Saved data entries
'''

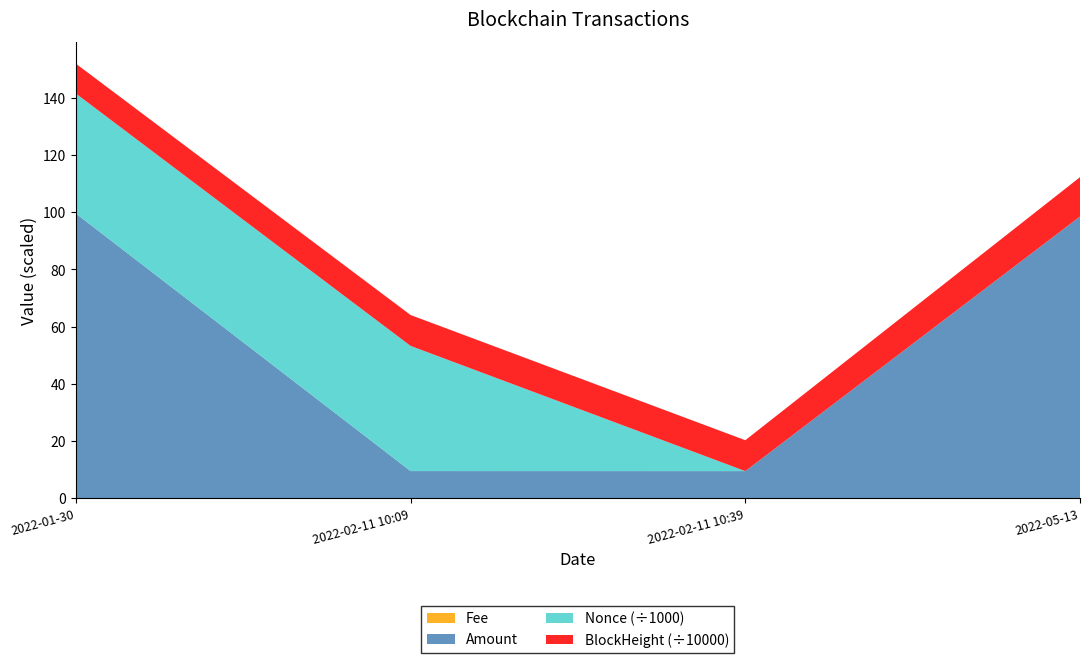

Reading left to right, list all the values displayed in this chart.

Amount: 99.5	9.5	9.5	98.5
BlockHeight: 104416.0	107981.0	107986.0	137454.0
Nonce: 41934.0	43744.0	0.0	1.0
Fee: 0.0	0.0	0.0	0.0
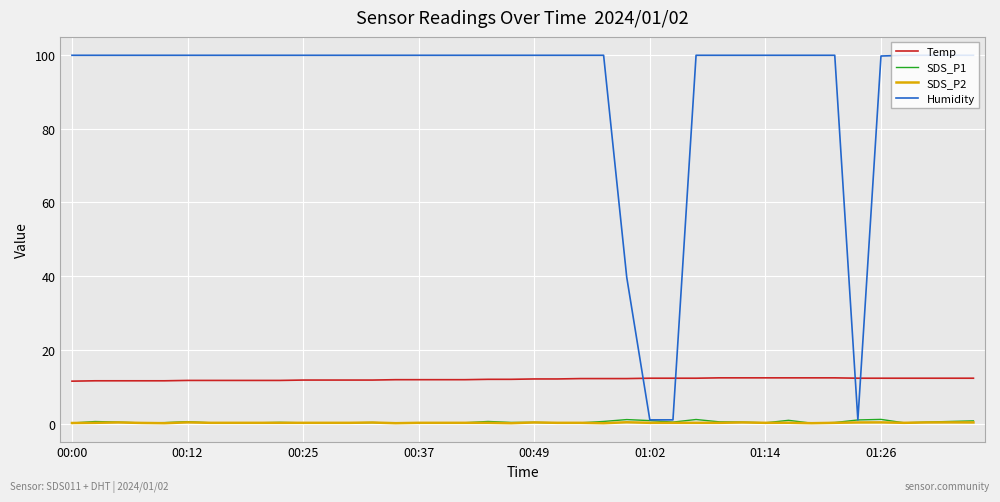

Which series has the largest range (max minus min)?

Humidity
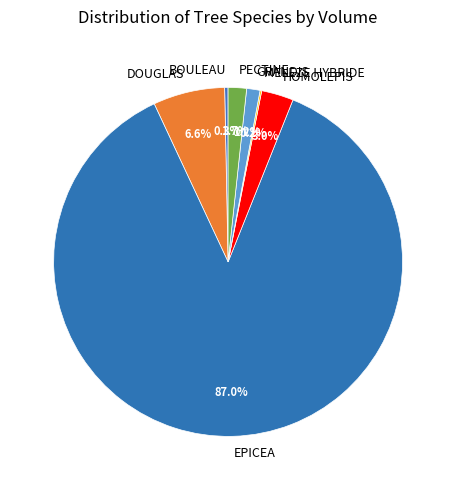

Is there a majority slice in this chart?

Yes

'''

Could you transcribe the text of every item above word for word, leaving the pictures out of your answer?

**Written solution**
Reading left to right, list all the values displayed in this chart.

Amount: 99.5	9.5	9.5	98.5
BlockHeight: 104416.0	107981.0	107986.0	137454.0
Nonce: 41934.0	43744.0	0.0	1.0
Fee: 0.0	0.0	0.0	0.0

Which series has the largest range (max minus min)?

Humidity

Is there a majority slice in this chart?

Yes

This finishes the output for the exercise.